World Cup bidders make final push

Updated: December 2, 2010, 9:44 AM ET
ESPN.com news services

ZURICH -- The races to host both the 2018 and 2022 World Cup have gone to the wire Thursday, with no candidate emerging as a lock to secure the vote of the FIFA executive committee.

Capping three days of intense lobbying, British Prime Minister David Cameron was at the center of a smooth final presentation for England. It stood in sharp contrast with the overly long show of Spain-Portugal to sway the 22 FIFA voters for the 2018 tournament.

Russia was already hurt by the no-show of Prime Minister Vladimir Putin and it seemed unlikely the quirky, fun presentation of Belgium-Netherlands could do much to change their status as outsider.

The five bidders for 2022, Qatar, the United States, Australia, Japan and South Korea, had their presentations on Wednesday.

The winners will be announced later Thursday.

As much as the bids covered all corners of the globe, so different were the final presentations, with England's bid standing out with a mix of princely and soccer royalty, from Prince William to David Beckham.

"I know that we can deliver extraordinary public occasions and celebrations," Prince William said.

"I certainly hope so as I'm planning quite a big one myself next year," he said, referring to his upcoming marriage to Kate Middleton.

England, which hosted the World Cup in 1966, has said it will match FIFA's $120 million annual investment in grass roots soccer around the world each year by 2018.

William told the 22 executive committee members who will vote later Thursday that "it's not just about us ... England is committed to developing football internationally as a member of your football family."

Beckham added that England would "create a better future for our grandchildren and many millions more."

England's final presentation was only a concluding half hour following years of intense lobbying. Spain-Portugal indirectly targeted England when it highlighted the corruption allegations against FIFA officials that surfaced in the British media over the past month.

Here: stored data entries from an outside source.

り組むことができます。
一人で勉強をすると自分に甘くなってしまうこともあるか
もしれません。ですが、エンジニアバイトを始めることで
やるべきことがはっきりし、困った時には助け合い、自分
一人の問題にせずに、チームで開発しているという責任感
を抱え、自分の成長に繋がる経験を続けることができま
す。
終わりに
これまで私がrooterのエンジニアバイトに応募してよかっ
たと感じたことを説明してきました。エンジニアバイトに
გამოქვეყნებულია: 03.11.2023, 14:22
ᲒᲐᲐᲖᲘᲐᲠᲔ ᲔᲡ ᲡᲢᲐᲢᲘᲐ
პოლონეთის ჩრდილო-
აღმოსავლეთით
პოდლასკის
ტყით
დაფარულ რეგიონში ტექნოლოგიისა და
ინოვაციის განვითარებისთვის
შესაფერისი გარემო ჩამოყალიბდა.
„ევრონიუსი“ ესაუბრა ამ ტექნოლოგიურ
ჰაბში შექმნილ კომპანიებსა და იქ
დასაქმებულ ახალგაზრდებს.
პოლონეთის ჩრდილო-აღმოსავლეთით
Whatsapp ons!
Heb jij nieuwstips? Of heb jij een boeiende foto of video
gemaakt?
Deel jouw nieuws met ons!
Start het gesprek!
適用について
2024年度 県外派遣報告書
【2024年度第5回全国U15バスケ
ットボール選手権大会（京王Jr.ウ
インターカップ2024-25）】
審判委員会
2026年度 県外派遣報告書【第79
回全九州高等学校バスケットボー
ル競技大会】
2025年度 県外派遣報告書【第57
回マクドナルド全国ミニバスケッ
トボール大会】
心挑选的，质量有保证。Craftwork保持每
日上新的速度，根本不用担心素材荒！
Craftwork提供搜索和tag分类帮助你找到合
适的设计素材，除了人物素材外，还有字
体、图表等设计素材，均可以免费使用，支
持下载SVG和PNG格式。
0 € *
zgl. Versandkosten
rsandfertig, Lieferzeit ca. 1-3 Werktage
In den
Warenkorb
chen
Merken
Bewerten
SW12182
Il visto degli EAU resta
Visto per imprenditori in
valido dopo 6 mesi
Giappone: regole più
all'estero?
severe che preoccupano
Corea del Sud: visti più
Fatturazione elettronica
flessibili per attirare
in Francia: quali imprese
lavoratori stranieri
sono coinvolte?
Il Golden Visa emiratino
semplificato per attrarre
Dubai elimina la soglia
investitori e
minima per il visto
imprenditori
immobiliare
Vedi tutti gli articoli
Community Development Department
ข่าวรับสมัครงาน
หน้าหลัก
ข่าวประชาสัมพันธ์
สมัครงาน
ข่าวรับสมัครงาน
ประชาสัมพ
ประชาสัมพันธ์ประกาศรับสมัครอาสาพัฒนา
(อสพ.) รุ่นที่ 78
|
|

"FIFA is a clean institution. FIFA works honestly," bid president Angel Maria Villar said. "You are all honest, hardworking people."

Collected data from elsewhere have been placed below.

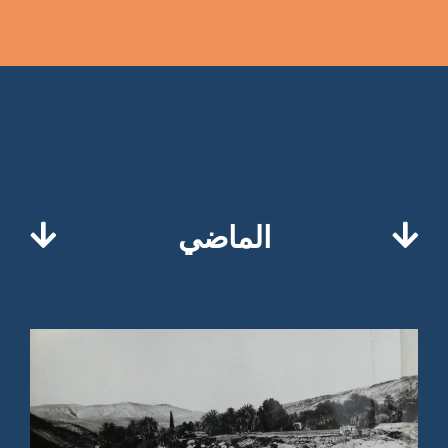
الماضي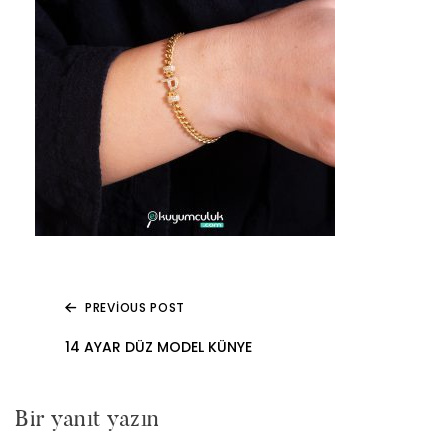
PREVIOUS POST
Yazı
14 AYAR DÜZ MODEL KÜNYE
gezinmesi
Bir yanıt yazın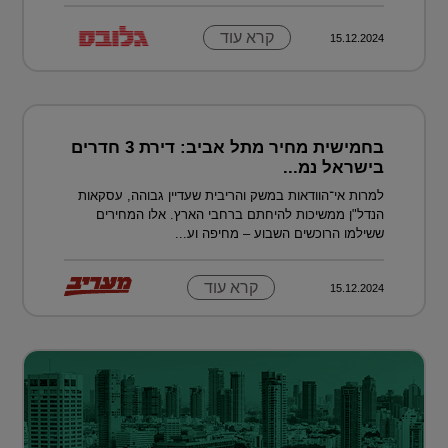
קרא עוד
15.12.2024
בחמישית מחיר מתל אביב: דירת 3 חדרים
בישראל נמ...
למרות אי־הוודאות במשק והריבית שעדיין גבוהה, עסקאות
הנדל"ן ממשיכות להיחתם ברחבי הארץ. אלו המחירים
ששילמו הרוכשים השבוע – מחיפה וע...
קרא עוד
15.12.2024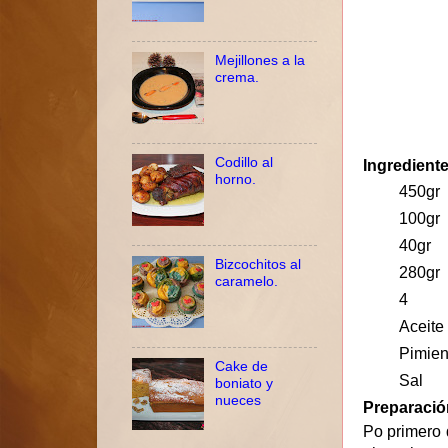
Mejillones a la
crema.
Codillo al
Ingredient
horno.
450gr
100gr
40gr
Bizcochitos al
280gr
caramelo.
4
Aceite
Pimien
Cake de
Sal
boniato y
nueces
Preparació
Po primero 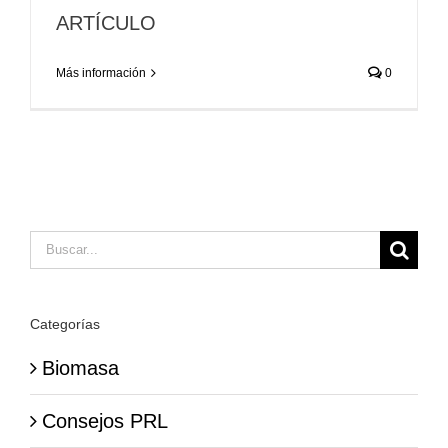
ARTÍCULO
Más información
0
Buscar:
Categorías
Biomasa
Consejos PRL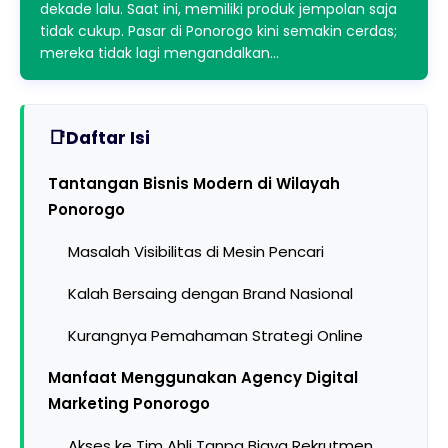
dekade lalu. Saat ini, memiliki produk jempolan saja
tidak cukup. Pasar di Ponorogo kini semakin cerdas;
mereka tidak lagi mengandalkan…
Daftar Isi
Tantangan Bisnis Modern di Wilayah
Ponorogo
Masalah Visibilitas di Mesin Pencari
Kalah Bersaing dengan Brand Nasional
Kurangnya Pemahaman Strategi Online
Manfaat Menggunakan Agency Digital
Marketing Ponorogo
Akses ke Tim Ahli Tanpa Biaya Rekrutmen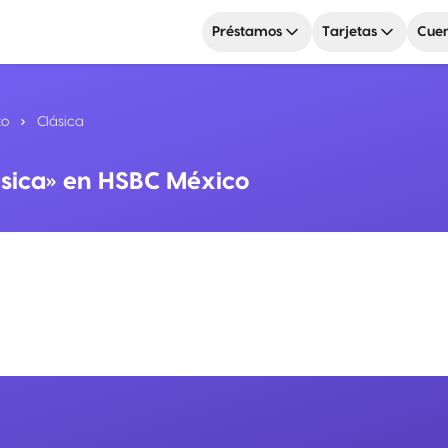
Préstamos
Tarjetas
Cuen
to
Clásica
ásica» en HSBC México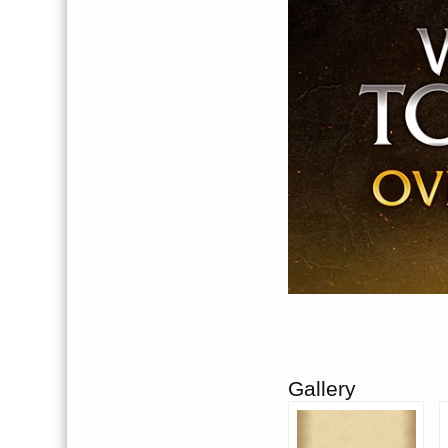
Gallery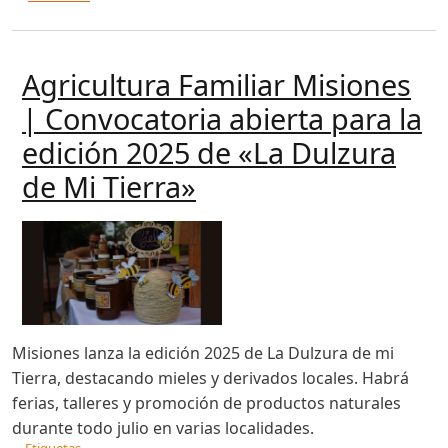
Agricultura Familiar Misiones
| Convocatoria abierta para la
edición 2025 de «La Dulzura
de Mi Tierra»
Misiones lanza la edición 2025 de La Dulzura de mi
Tierra, destacando mieles y derivados locales. Habrá
ferias, talleres y promoción de productos naturales
durante todo julio en varias localidades.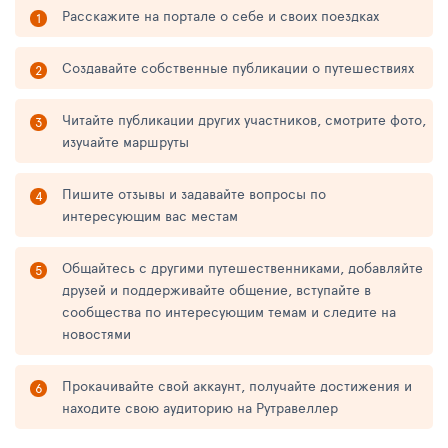
Расскажите на портале о себе и своих поездках
Создавайте собственные публикации о путешествиях
Читайте публикации других участников, смотрите фото,
изучайте маршруты
Пишите отзывы и задавайте вопросы по
интересующим вас местам
Общайтесь с другими путешественниками, добавляйте
друзей и поддерживайте общение, вступайте в
сообщества по интересующим темам и следите на
новостями
Прокачивайте свой аккаунт, получайте достижения и
находите свою аудиторию на Рутравеллер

Spain-Portugal's presentation ran well over time and often seemed awkward. Although the bid has kept a near invisible profile, centering on behind-the-scenes lobbying only, it still kept Spain-Portugal as England's main challenger.

Meeting a key demand of FIFA, the leaders of Belgium and the Netherlands gave guarantees of full cooperation if their joint bid wins. Dutch Prime Minister Mark Rutte said that the two governments "can fulfill all of FIFA's needs and at the same time host a wonderful tournament."

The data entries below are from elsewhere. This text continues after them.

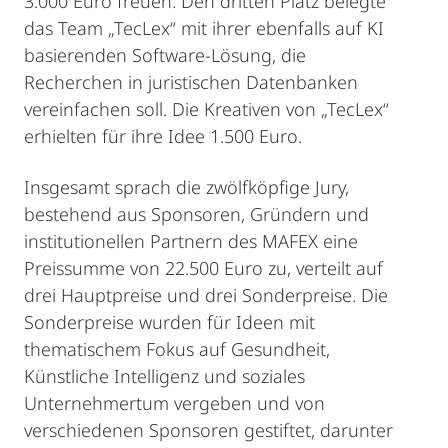
3.000 Euro freuen. Den dritten Platz belegte
das Team „TecLex“ mit ihrer ebenfalls auf KI
basierenden Software-Lösung, die
Recherchen in juristischen Datenbanken
vereinfachen soll. Die Kreativen von „TecLex“
erhielten für ihre Idee 1.500 Euro.
Insgesamt sprach die zwölfköpfige Jury,
bestehend aus Sponsoren, Gründern und
institutionellen Partnern des MAFEX eine
Preissumme von 22.500 Euro zu, verteilt auf
drei Hauptpreise und drei Sonderpreise. Die
Sonderpreise wurden für Ideen mit
thematischem Fokus auf Gesundheit,
Künstliche Intelligenz und soziales
Unternehmertum vergeben und von
verschiedenen Sponsoren gestiftet, darunter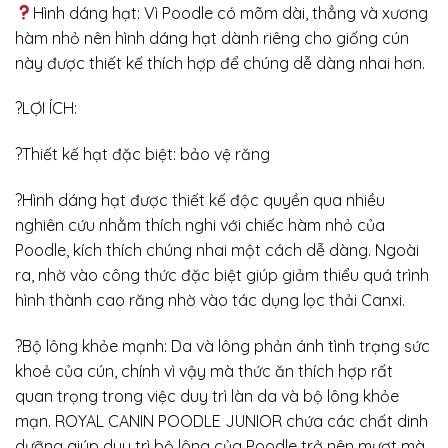
Hình dáng hạt: Vì Poodle có mõm dài, thẳng và xương
hàm nhỏ nên hình dáng hạt dành riêng cho giống cún
này được thiết kế thích hợp để chúng dễ dàng nhai hơn.
?LỢI ÍCH:
?Thiết kế hạt đặc biệt: bảo vệ răng
?Hình dáng hạt được thiết kế độc quyền qua nhiều
nghiên cứu nhằm thích nghi với chiếc hàm nhỏ của
Poodle, kích thích chúng nhai một cách dễ dàng. Ngoài
ra, nhờ vào công thức đặc biệt giúp giảm thiểu quá trình
hình thành cao răng nhờ vào tác dụng lọc thải Canxi.
?Bộ lông khỏe mạnh: Da và lông phản ánh tình trạng sức
khoẻ của cún, chính vì vậy mà thức ăn thích hợp rất
quan trọng trong việc duy trì làn da và bộ lông khỏe
mạn. ROYAL CANIN POODLE JUNIOR chứa các chất dinh
dưỡng giúp duy trì bộ lông của Poodle trở nên mượt mà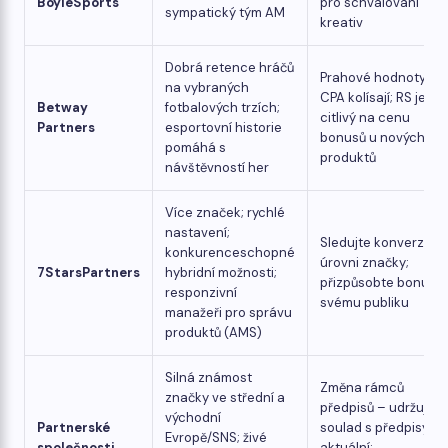
BoyleSports
pro schvalování
sympatický tým AM
kreativ
Dobrá retence hráčů
Prahové hodnoty
na vybraných
CPA kolísají; RS je
Betway
fotbalových trzích;
citlivý na cenu
Partners
esportovní historie
bonusů u nových
pomáhá s
produktů
návštěvností her
Více značek; rychlé
nastavení;
Sledujte konverzi na
konkurenceschopné
úrovni značky;
7StarsPartners
hybridní možnosti;
přizpůsobte bonusy
responzivní
svému publiku
manažeři pro správu
produktů (AMS)
Silná známost
Změna rámců
značky ve střední a
předpisů – udržujte
východní
Partnerské
soulad s předpisy
Evropě/SNS; živé
společnosti
aktuální;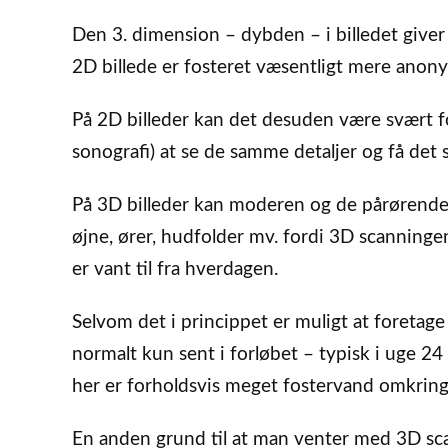
Den 3. dimension – dybden – i billedet giver 
2D billede er fosteret væsentligt mere anonym
På 2D billeder kan det desuden være svært 
sonografi) at se de samme detaljer og få de
På 3D billeder kan moderen og de pårørende 
øjne, ører, hudfolder mv. fordi 3D scanningen
er vant til fra hverdagen.
Selvom det i princippet er muligt at foretag
normalt kun sent i forløbet – typisk i uge 24 
her er forholdsvis meget fostervand omkring 
En anden grund til at man venter med 3D scann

In a FIFA assessment of the bid two weeks ago, the organization complained that the necessary government support was still lacking. As an underdog with little to lose, the Belgium-Netherlands presentation was far from conventional.

It mixed footage of old interviews with updated voice-overs -- a quirky trick making it seem that the joint bid has been destined to win since Johan Cruyff's heyday as a player in the 1970s.

Though Putin declined to deliver Russia's plea in person, bid officials said FIFA could help Russia achieve its modernizing mission more quickly.

"Bidding for the World Cup will help Russia to overcome its tragic past, all the difficulties of the 20th century," Deputy Prime Minister Igor Shuvalov said.

Shuvalov was fielded as a late substitute 24 hours after Putin decided to stay at home, despite long being heralded as "team captain" of the campaign.

After arriving in Zurich strongly favored to win, Russian bid officials spent Wednesday denying suggestions that Putin's absence revealed fading confidence.

England's final presentation came just hours after seven people were arrested as a result of crowd violence at the end of a League Cup quarterfinal on Wednesday.

But sports secretary Jeremy Hunt, in Zurich, said FIFA should look at the "bigger picture" of England's success in largely eradicating the crowd violence that marred the game in the 1980s.

"The English game has made more progress than anywhere in the world in dealing with hooliganism and stamping out racism," Hunt said.

Information from The Associated Press was used in this report.